Она приложила к голове руку, и, когда ее дыхание начало сбиваться, Джерри подошел и обнял ее.

— Не надо, — сказала она, отворачиваясь. — Я не... Я думаю, тебе лучше уйти.

У него сделался удивленный и обиженный вид.

— Но нам так много надо обсудить...

— Мне нечего тебе сказать, поэтому, пожалуйста, уходи.

Он с волнением провел ладонью по лицу.

— Но могу я хотя бы взять какие-то...

— Нет. Не сегодня.

— Но...

— Ты выбрал новую жизнь, — напомнила Розалинд, — а все здесь — это часть старой.

Видимо, Джерри не был готов с этим спорить.

— Мне тревожно будет думать, что ты сидишь одна, — сказал он.

— Тогда вообще обо мне не думай.

Его лицо сделалось таким же белым, как стена за ним.

— Позвонить твоему отцу? — предложил он.

— Зачем? Что это изменит?

— Я просто подумал...

— Джерри, я теперь не твоя забота. Прошу тебя, просто уйди.

— Как я могу о тебе не заботиться? Ты все еще моя жена, и, хотя тебе, возможно, не хочется этого слышать, я люблю тебя.

Она вздрогнула и отвернула лицо.

— А как насчет Ди? — сказал он. — Может, я ей позво...

— Как мне сказать, чтобы ты понял? — закричала Розалинд. — Я хочу, чтобы ты ушел, поэтому, пожалуйста, перестань искать, кому сбагрить меня, чтобы самому умыть руки.

— Розалинд, это нечестно...

— Только не говори мне о честности, — почти выплюнула она. — Все это нечестно.

— Прости. Я неудачно выразился. Я просто не хочу, чтобы ты думала, будто мне безразлично, потому что я...

Она зажала уши ладонями.

— Розалинд, нам надо поговорить...

— Нет больше никаких «нас», Джерри. А теперь, пожалуйста, не заставляй меня повторять.
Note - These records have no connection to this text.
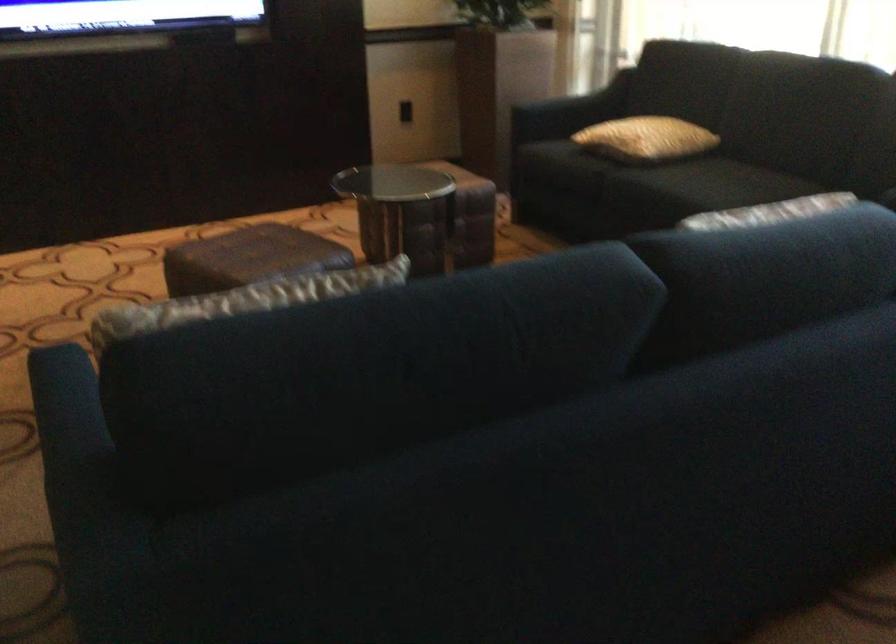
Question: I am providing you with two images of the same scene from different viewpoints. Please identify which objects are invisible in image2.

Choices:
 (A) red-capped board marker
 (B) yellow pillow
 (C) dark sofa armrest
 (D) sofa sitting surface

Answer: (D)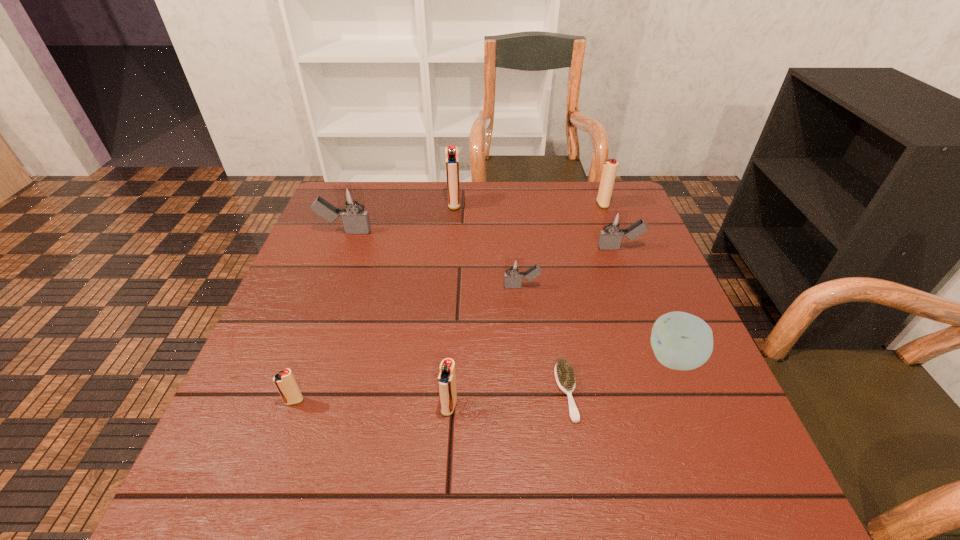
The width and height of the screenshot is (960, 540). Identify the location of object that ranks as the sixth closest to the rightmost red igniter. (355, 220).

Point out which object is positioned as the sixth nearest to the third farthest object. Please provide its 2D coordinates. Your answer should be formatted as a tuple, i.e. [(x, y)], where the tuple contains the x and y coordinates of a point satisfying the conditions above.

[(614, 223)]

Where is `igniter that is the closest one to the smallest red igniter`? igniter that is the closest one to the smallest red igniter is located at coordinates (447, 379).

Locate which igniter ranks sixth in proximity to the rightmost red igniter. Please provide its 2D coordinates. Your answer should be formatted as a tuple, i.e. [(x, y)], where the tuple contains the x and y coordinates of a point satisfying the conditions above.

[(285, 382)]

The height and width of the screenshot is (540, 960). Find the location of `red igniter that stands as the third closest to the white apple`. red igniter that stands as the third closest to the white apple is located at coordinates (x=451, y=152).

Choose which red igniter is the fourth nearest neighbor to the fifth nearest object. Please provide its 2D coordinates. Your answer should be formatted as a tuple, i.e. [(x, y)], where the tuple contains the x and y coordinates of a point satisfying the conditions above.

[(285, 382)]

Identify which gray igniter is located as the third nearest to the sixth object from left to right. Please provide its 2D coordinates. Your answer should be formatted as a tuple, i.e. [(x, y)], where the tuple contains the x and y coordinates of a point satisfying the conditions above.

[(355, 220)]

Point out which gray igniter is positioned as the second nearest to the rightmost red igniter. Please provide its 2D coordinates. Your answer should be formatted as a tuple, i.e. [(x, y)], where the tuple contains the x and y coordinates of a point satisfying the conditions above.

[(514, 267)]

Identify the location of free spot that satisfies the following two spatial constraints: 1. on the front side of the apple; 2. on the right side of the third farthest igniter. The width and height of the screenshot is (960, 540). (297, 359).

This screenshot has width=960, height=540. I want to click on free spot that satisfies the following two spatial constraints: 1. on the back side of the smallest red igniter; 2. on the left side of the biggest red igniter, so point(364,204).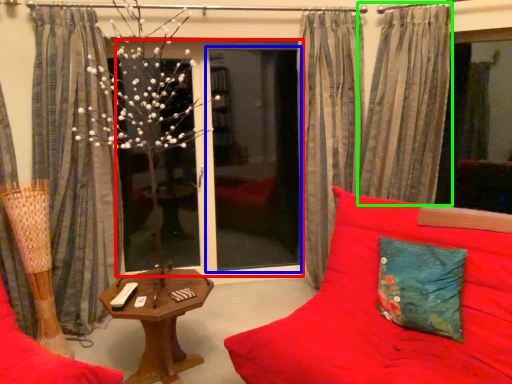
Question: Which object is the closest to the window screen (highlighted by a red box)? Choose among these: screen door (highlighted by a blue box) or curtain (highlighted by a green box).

Choices:
 (A) screen door
 (B) curtain

Answer: (A)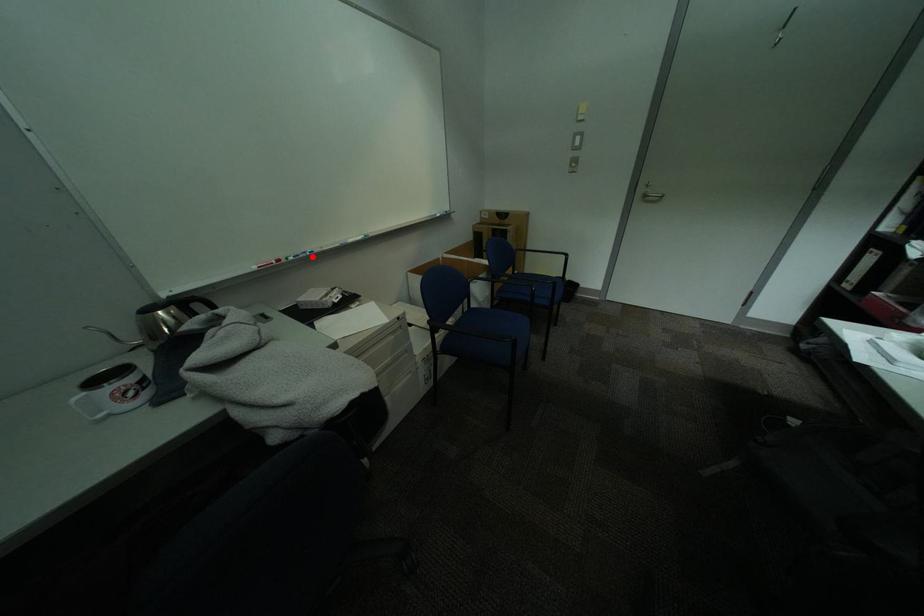
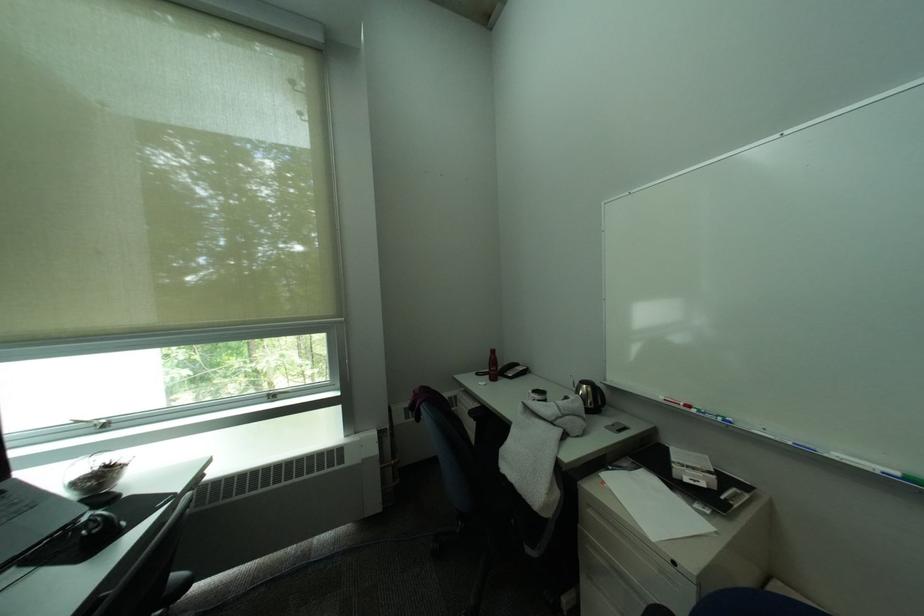
Find the pixel in the second image that matches the highlighted location in the first image.

(719, 416)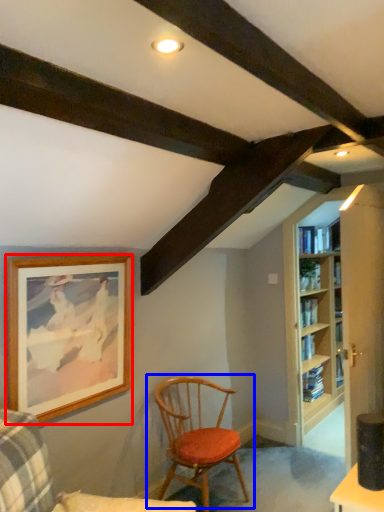
Question: Which object is further to the camera taking this photo, picture frame (highlighted by a red box) or chair (highlighted by a blue box)?

Choices:
 (A) picture frame
 (B) chair

Answer: (B)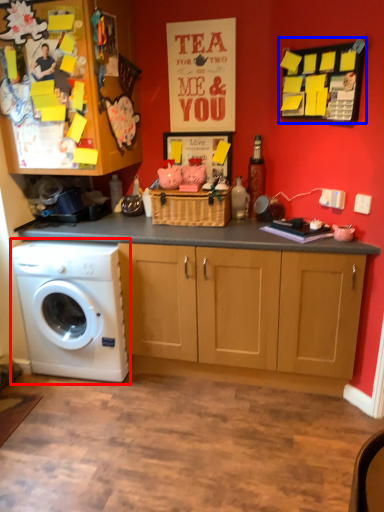
Question: Which object is closer to the camera taking this photo, washing machine (highlighted by a red box) or bulletin board (highlighted by a blue box)?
— Ладно, если я уйду, что ты будешь делать?

— Не вижу, какое это имеет к тебе отношение.

— Позвонишь отцу?

— Хорошо, если тебе хочется это услышать, я ему позвоню.

— Я пытаюсь узнать, чего хочется тебе.

— Хорошо, я скажу. Мне хочется, Джерри, чтобы ничего этого не происходило. Мне хочется, чтобы не существовало ни этого ребенка, ни его матери. Чтобы ты снова стал мужем, которого я любила и уважала, мужчиной, которому я верила и которым гордилась. Я хочу, чтобы этот дом был нашим, как раньше. Чтобы мой отец был женат на моей матери. Чтобы Лоуренс был таким же мальчиком, как другие... Я много чего хочу, Джерри, но ты мне не поможешь, потому что мое разбитое сердце невозможно поменять на новое, так же как невозможно вернуть мою мать или изменить нашего сына. Все, что ты теперь можешь сделать, Джерри, — это налаживать свою новую жизнь, потому что ты ее выбрал. Имей хотя бы смелость отвечать за собственные решения и перестань вертеться здесь, как будто можешь все исправить, потому что ты не можешь. — Желая избавить себя от мучительной необходимости смотреть, как он уходит, она выскочила из кухни и закрыла за собой дверь.